Clima, gli Usa puntano i piedi

A Cancun, in Messico, i Governi discutono di cambiamenti climatici, pressati dall'opinione pubblica che chiede di ridurre l'inquinamento. Ecco un originale diario del vertice.

10/12/2010
Sergio Marelli, segretario generale della Focsiv, la Federazione italiana che coordina gli organismi cristiani di servizio internazionale volontario.
Sergio Marelli, segretario generale della Focsiv, la Federazione italiana che coordina gli organismi cristiani di servizio internazionale volontario.

Cancun (Messico), dicembre 2010.

A ventiquattro ore dalla chiusura della Conferenza, a Cancun il problema restano gli Stati Uniti d’America. Un’affermazione che, ne sono certo, ha il beneficio di chi mi conosce e sa che non ho mai tenuto posizioni preconcette antiamericane. Purtroppo, l’intransigenza del capo mediatore che si muove a nome degli Usa, Tom Stern, confermatasi nelle ultime ore, stende ombre inquietanti circa la possibilità di trovare una via di uscita concordata.

    I punti nevralgici per Washington, tra i molti ancora in sospeso nella bozza di documento finale che tutti attendono nella sua versione aggiornata, sono le misure di mitigazione, il trasferimento di tecnologia e i fondi per l’adattamento dei Paesi in via di sviluppo. La tattica americana sembrerebbe, in sintesi, quella di uscire da Cancun con un accordo che non preveda vincoli, nè tanto meno obiettivi misurabili come quelli previsti dal Protocollo di Kyoto, e così prolungare di un altro anno i negoziati. Sino alla prossima Conferenza – la COP 17 – prevista per la fine del 2011 a Durban.

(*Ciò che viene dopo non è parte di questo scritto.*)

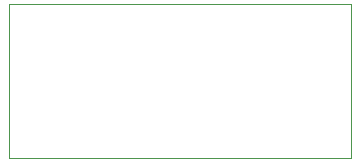
<source format=gm1>
G04 #@! TF.GenerationSoftware,KiCad,Pcbnew,5.1.6+dfsg1-1~bpo9+1*
G04 #@! TF.CreationDate,2022-04-04T20:18:43+02:00*
G04 #@! TF.ProjectId,sdrtrx-bias-t,73647274-7278-42d6-9269-61732d742e6b,rev?*
G04 #@! TF.SameCoordinates,Original*
G04 #@! TF.FileFunction,Profile,NP*
%FSLAX46Y46*%
G04 Gerber Fmt 4.6, Leading zero omitted, Abs format (unit mm)*
G04 Created by KiCad (PCBNEW 5.1.6+dfsg1-1~bpo9+1) date 2022-04-04 20:18:43*
%MOMM*%
%LPD*%
G01*
G04 APERTURE LIST*
G04 #@! TA.AperFunction,Profile*
%ADD10C,0.050000*%
G04 #@! TD*
G04 APERTURE END LIST*
D10*
X109000000Y-62000000D02*
X109000000Y-75000000D01*
X80000000Y-75000000D02*
X109000000Y-75000000D01*
X80000000Y-62000000D02*
X109000000Y-62000000D01*
X80000000Y-75000000D02*
X80000000Y-62000000D01*
M02*

</source>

      Rallentare la discussione della proposta “sul tavolo” per la istituzione di un meccanismo per il trasferimento delle tecnologie, non accettare la costituzione di un Comitato per la gestione dei fondi necessari per l’adattamento dei Paesi in via di sviluppo  e continuare a non riconoscersi nel Protocollo di Kyoto – che ricordiamo non essere ancora ratificato dall’amministrazione Usa – sono le posizioni che fanno percepire la non volontà statunitense di sbloccare un negoziato già di per sè difficile se non a costo di inaccettabili mediazioni al ribasso.

          Cina e India, gli altri due grandi “inquinatori”,  nei giorni scorsi avevano avanzato una proposta di mediazione concordando sulla necessità di proseguire nelle trattative per definire nella sostanza le misure da intraprendere per tutto il 2011 e sino a Durban, ma nel frattempo garantendo la prosecuzione del Protocollo di Kyoto (che a Copenaghen la Cina aveva sostanzialmente ripudiato).  Gli esiti delle elezioni di medio termine negli Usa con la perdita della maggioranza al Senato da parte dei democratici, fatto che ha comportato la scomparsa dalla discussione proprio di una legge in materia di clima e ambiente, iniziano a far sentire tutto il loro peso sull'amministrazione Obama che a Copenaghen aveva promesso passi in avanti concreti nella lotta ai cambiamenti climatici.

     Seppur con una dichiarazione subdolamente populista – Obama aveva annunciato l’impegno a ridurre del 20% le emissioni di CO2, ma tralasciando il piccolo particolare che ciò dovesse avvenire rispetto ai livelli del 1990 come previsto a Kyoto – lo scorso anno l’avvento della nuova leadership statunitense aveva ridato speranza a tutti. Speranza che ha ancora 24 ore di tempo per essere confermata. Altrimenti anche Cancun sarà un fallimento, e questa volta per colpa di Washington, e sarò stato ancora una volta preveggente quando al termine della COP 15 a Copenaghen avevo sostenuto, attirandomi non pochi strali da parte di chi è da sempre schierato su posizioni più radicali e intransigenti, l’intoccabilità del Protocollo di Kyoto. Ben sapendo della sua imperfezione ed insufficienza a fronte degli enormi problemi connessi con il clima, ma anche consapevole di come esso sia il bastione di difesa contro l’irresponsabilità delle logiche del profitto così diffuse al giorno d’oggi tra chi governa il pianeta.